New York is embarking on a major expansion of casino gambling, starting with four Vegas-style resort casinos upstate, at least one of which could be as close as an hour’s drive north of the city. NY1's Bobby Cuza looks at some of the possibilities in part one of his series, "Rolling the Dice."
Forget Atlantic City or Las Vegas. Some of the biggest names in casinos are placing their next big bet on New York.
Caesars Entertainment's Darold Londo is describing a proposed Caesars resort casino on 115 acres of currently unused land in Woodbury, just down the street from the outlet mall. It would include not just a state-of-the-art casino, but a hotel, six restaurants and an outdoor performance venue.
“It’s absolutely spectacular,” says Londo. “Anything that you would expect, you know, to find in a casino in Las Vegas or Atlantic City, you’ll find here in Woodbury.”

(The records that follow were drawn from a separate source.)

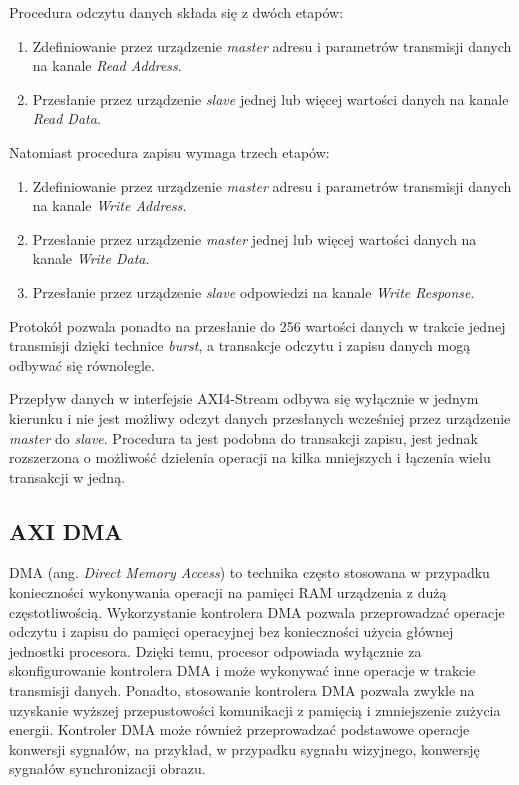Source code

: Procedura odczytu danych składa się z dwóch etapów:
\begin{enumerate}
	\item Zdefiniowanie  przez urządzenie \emph{master} adresu i parametrów transmisji danych na kanale \emph{Read Address}.
	\item Przesłanie przez urządzenie \emph{slave} jednej lub więcej wartości danych na kanale \emph{Read Data}.
\end{enumerate}

Natomiast procedura zapisu wymaga trzech etapów:
\begin{enumerate}
	\item Zdefiniowanie  przez urządzenie \emph{master} adresu i parametrów transmisji danych na kanale \emph{Write Address}.
	\item Przesłanie przez urządzenie \emph{master} jednej lub więcej wartości danych na kanale \emph{Write Data}.
	\item Przesłanie przez urządzenie \emph{slave} odpowiedzi na kanale \emph{Write Response}.
\end{enumerate}

Protokół pozwala ponadto na przesłanie do 256 wartości danych w trakcie jednej transmisji dzięki technice \emph{burst}, a transakcje odczytu i zapisu danych mogą odbywać się równolegle.

Przepływ danych w interfejsie AXI4-Stream odbywa się wyłącznie w jednym kierunku i nie jest możliwy odczyt danych przesłanych wcześniej przez urządzenie \emph{master} do \emph{slave}. Procedura ta jest podobna do transakcji zapisu, jest jednak rozszerzona o możliwość dzielenia operacji na kilka mniejszych i łączenia wielu transakcji w jedną.

\subsection{AXI DMA}
DMA (ang. \emph{Direct Memory Access}) to technika często stosowana w przypadku konieczności wykonywania operacji na pamięci RAM urządzenia z dużą częstotliwością. Wykorzystanie kontrolera DMA pozwala przeprowadzać operacje odczytu i zapisu do pamięci operacyjnej bez konieczności użycia głównej jednostki procesora. Dzięki temu, procesor odpowiada wyłącznie za skonfigurowanie kontrolera DMA i może wykonywać inne operacje w trakcie transmisji danych. Ponadto, stosowanie kontrolera DMA pozwala zwykle na uzyskanie wyższej przepustowości komunikacji z pamięcią i zmniejszenie zużycia energii. Kontroler DMA może również przeprowadzać podstawowe operacje konwersji sygnałów, na przykład, w przypadku sygnału wizyjnego, konwersję sygnałów synchronizacji obrazu.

This $1.5 billion proposal by Genting, another casino heavyweight, would feature a spa, gardens, a fairground and more in Tuxedo, just 35 miles from the city.
There’s a proposed Mohegan Sun in Sullivan County and a proposed Hard Rock casino just across the river from Albany.
In all, there are 16 bidders who recently submitted application materials literally by the truckload. They're competing for four licenses to be issued only within these upstate regions: the Catskills and Hudson Valley; the capital region around Albany; and the eastern southern tier—with no region getting more than two.
“It’s up to four casinos that are authorized right now. So the gaming facility location board, conceivably, could vote on none, all the way up to a total of four within those three regions,” says New York State Gaming Commission Executive Director Robert Williams.
Gambling is, of course, not new to New York, which is already home to five Indian casinos in the far reaches of upstate and nine so-called "racinos" adjacent to racetracks—like the Resorts World Casino at Aqueduct in Queens, a Genting property.
You’ll find only electronic slot machines and games like roulette at those properties, though. The new resorts will feature table games with dealers, plus amenities designed to draw in tourist dollars.
Those 16 proposals are currently being considered by a specially appointed state commission. Public presentations and hearings are set for next month, with winners selected sometime this fall, and the casinos expected to open within about two years.